_Job item_: Look below for the lines from the one with "X0001043228Y0002836456D03*" to the one with "X0000118228Y0002576456D03*", and copy exactly those lines, both ends included.

_Information shown_:
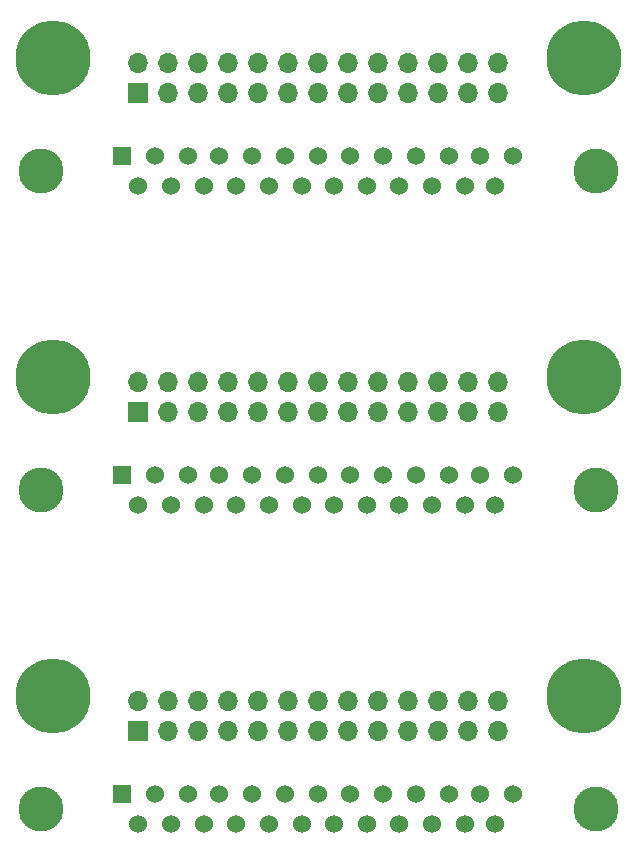
<source format=gbs>
%MOIN*%
%OFA0B0*%
%FSLAX46Y46*%
%IPPOS*%
%LPD*%
%ADD10R,0.066929133858267723X0.066929133858267723*%
%ADD11O,0.066929133858267723X0.066929133858267723*%
%ADD12C,0.15000000000000002*%
%ADD13C,0.060000000000000005*%
%ADD14R,0.060000000000000005X0.060000000000000005*%
%ADD15C,0.25*%
%ADD26R,0.066929133858267723X0.066929133858267723*%
%ADD27O,0.066929133858267723X0.066929133858267723*%
%ADD28C,0.15000000000000002*%
%ADD29C,0.060000000000000005*%
%ADD30R,0.060000000000000005X0.060000000000000005*%
%ADD31C,0.25*%
%ADD32R,0.066929133858267723X0.066929133858267723*%
%ADD33O,0.066929133858267723X0.066929133858267723*%
%ADD34C,0.15000000000000002*%
%ADD35C,0.060000000000000005*%
%ADD36R,0.060000000000000005X0.060000000000000005*%
%ADD37C,0.25*%
G01*
D10*
X-0000826771Y0001220472D02*
X0000443228Y0000710472D03*
D11*
X0000443228Y0000810472D03*
X0000543228Y0000710472D03*
X0000543228Y0000810472D03*
X0000643228Y0000710472D03*
X0000643228Y0000810472D03*
X0000743228Y0000710472D03*
X0000743228Y0000810472D03*
X0000843228Y0000710472D03*
X0000843228Y0000810472D03*
X0000943228Y0000710472D03*
X0000943228Y0000810472D03*
X0001043228Y0000710472D03*
X0001043228Y0000810472D03*
X0001143228Y0000710472D03*
X0001143228Y0000810472D03*
X0001243228Y0000710472D03*
X0001243228Y0000810472D03*
X0001343228Y0000710472D03*
X0001343228Y0000810472D03*
X0001443228Y0000710472D03*
X0001443228Y0000810472D03*
X0001543228Y0000710472D03*
X0001543228Y0000810472D03*
X0001643228Y0000710472D03*
X0001643228Y0000810472D03*
D12*
X0000118228Y0000450472D03*
X0001968228Y0000450472D03*
D13*
X0001693228Y0000500472D03*
X0001583228Y0000500472D03*
X0001478228Y0000500472D03*
X0001368228Y0000500472D03*
X0001258228Y0000500472D03*
X0001148228Y0000500472D03*
X0001043228Y0000500472D03*
X0000933228Y0000500472D03*
X0000823228Y0000500472D03*
X0000713228Y0000500472D03*
X0000608228Y0000500472D03*
X0000498228Y0000500472D03*
D14*
X0000388228Y0000500472D03*
D13*
X0001631228Y0000400472D03*
X0001531228Y0000400472D03*
X0001421228Y0000400472D03*
X0001313228Y0000400472D03*
X0001205228Y0000400472D03*
X0001095228Y0000400472D03*
X0000987228Y0000400472D03*
X0000879228Y0000400472D03*
X0000767228Y0000400472D03*
X0000661228Y0000400472D03*
X0000553228Y0000400472D03*
X0000443228Y0000400472D03*
D15*
X0001929133Y0000826771D03*
X0000157480Y0000826771D03*
G04 next file*
G04 Gerber Fmt 4.6, Leading zero omitted, Abs format (unit mm)*
G04 Created by KiCad (PCBNEW (5.1.10)-1) date 2022-01-20 18:23:21*
G01*
G04 APERTURE LIST*
G04 APERTURE END LIST*
D26*
X-0000826771Y0002283464D02*
X0000443228Y0001773464D03*
D27*
X0000443228Y0001873464D03*
X0000543228Y0001773464D03*
X0000543228Y0001873464D03*
X0000643228Y0001773464D03*
X0000643228Y0001873464D03*
X0000743228Y0001773464D03*
X0000743228Y0001873464D03*
X0000843228Y0001773464D03*
X0000843228Y0001873464D03*
X0000943228Y0001773464D03*
X0000943228Y0001873464D03*
X0001043228Y0001773464D03*
X0001043228Y0001873464D03*
X0001143228Y0001773464D03*
X0001143228Y0001873464D03*
X0001243228Y0001773464D03*
X0001243228Y0001873464D03*
X0001343228Y0001773464D03*
X0001343228Y0001873464D03*
X0001443228Y0001773464D03*
X0001443228Y0001873464D03*
X0001543228Y0001773464D03*
X0001543228Y0001873464D03*
X0001643228Y0001773464D03*
X0001643228Y0001873464D03*
D28*
X0000118228Y0001513464D03*
X0001968228Y0001513464D03*
D29*
X0001693228Y0001563464D03*
X0001583228Y0001563464D03*
X0001478228Y0001563464D03*
X0001368228Y0001563464D03*
X0001258228Y0001563464D03*
X0001148228Y0001563464D03*
X0001043228Y0001563464D03*
X0000933228Y0001563464D03*
X0000823228Y0001563464D03*
X0000713228Y0001563464D03*
X0000608228Y0001563464D03*
X0000498228Y0001563464D03*
D30*
X0000388228Y0001563464D03*
D29*
X0001631228Y0001463464D03*
X0001531228Y0001463464D03*
X0001421228Y0001463464D03*
X0001313228Y0001463464D03*
X0001205228Y0001463464D03*
X0001095228Y0001463464D03*
X0000987228Y0001463464D03*
X0000879228Y0001463464D03*
X0000767228Y0001463464D03*
X0000661228Y0001463464D03*
X0000553228Y0001463464D03*
X0000443228Y0001463464D03*
D31*
X0001929133Y0001889763D03*
X0000157480Y0001889763D03*
G04 next file*
G04 Gerber Fmt 4.6, Leading zero omitted, Abs format (unit mm)*
G04 Created by KiCad (PCBNEW (5.1.10)-1) date 2022-01-20 18:23:21*
G01*
G04 APERTURE LIST*
G04 APERTURE END LIST*
D32*
X-0000826771Y0003346456D02*
X0000443228Y0002836456D03*
D33*
X0000443228Y0002936456D03*
X0000543228Y0002836456D03*
X0000543228Y0002936456D03*
X0000643228Y0002836456D03*
X0000643228Y0002936456D03*
X0000743228Y0002836456D03*
X0000743228Y0002936456D03*
X0000843228Y0002836456D03*
X0000843228Y0002936456D03*
X0000943228Y0002836456D03*
X0000943228Y0002936456D03*
X0001043228Y0002836456D03*
X0001043228Y0002936456D03*
X0001143228Y0002836456D03*
X0001143228Y0002936456D03*
X0001243228Y0002836456D03*
X0001243228Y0002936456D03*
X0001343228Y0002836456D03*
X0001343228Y0002936456D03*
X0001443228Y0002836456D03*
X0001443228Y0002936456D03*
X0001543228Y0002836456D03*
X0001543228Y0002936456D03*
X0001643228Y0002836456D03*
X0001643228Y0002936456D03*
D34*
X0000118228Y0002576456D03*
X0001968228Y0002576456D03*
D35*
X0001693228Y0002626456D03*
X0001583228Y0002626456D03*
X0001478228Y0002626456D03*
X0001368228Y0002626456D03*
X0001258228Y0002626456D03*
X0001148228Y0002626456D03*
X0001043228Y0002626456D03*
X0000933228Y0002626456D03*
X0000823228Y0002626456D03*
X0000713228Y0002626456D03*
X0000608228Y0002626456D03*
X0000498228Y0002626456D03*
D36*
X0000388228Y0002626456D03*
D35*
X0001631228Y0002526456D03*
X0001531228Y0002526456D03*
X0001421228Y0002526456D03*
X0001313228Y0002526456D03*
X0001205228Y0002526456D03*
X0001095228Y0002526456D03*
X0000987228Y0002526456D03*
X0000879228Y0002526456D03*
X0000767228Y0002526456D03*
X0000661228Y0002526456D03*
X0000553228Y0002526456D03*
X0000443228Y0002526456D03*
D37*
X0001929133Y0002952755D03*
X0000157480Y0002952755D03*
M02*
</source>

_Output for this task_:
X0001043228Y0002836456D03*
X0001043228Y0002936456D03*
X0001143228Y0002836456D03*
X0001143228Y0002936456D03*
X0001243228Y0002836456D03*
X0001243228Y0002936456D03*
X0001343228Y0002836456D03*
X0001343228Y0002936456D03*
X0001443228Y0002836456D03*
X0001443228Y0002936456D03*
X0001543228Y0002836456D03*
X0001543228Y0002936456D03*
X0001643228Y0002836456D03*
X0001643228Y0002936456D03*
D34*
X0000118228Y0002576456D03*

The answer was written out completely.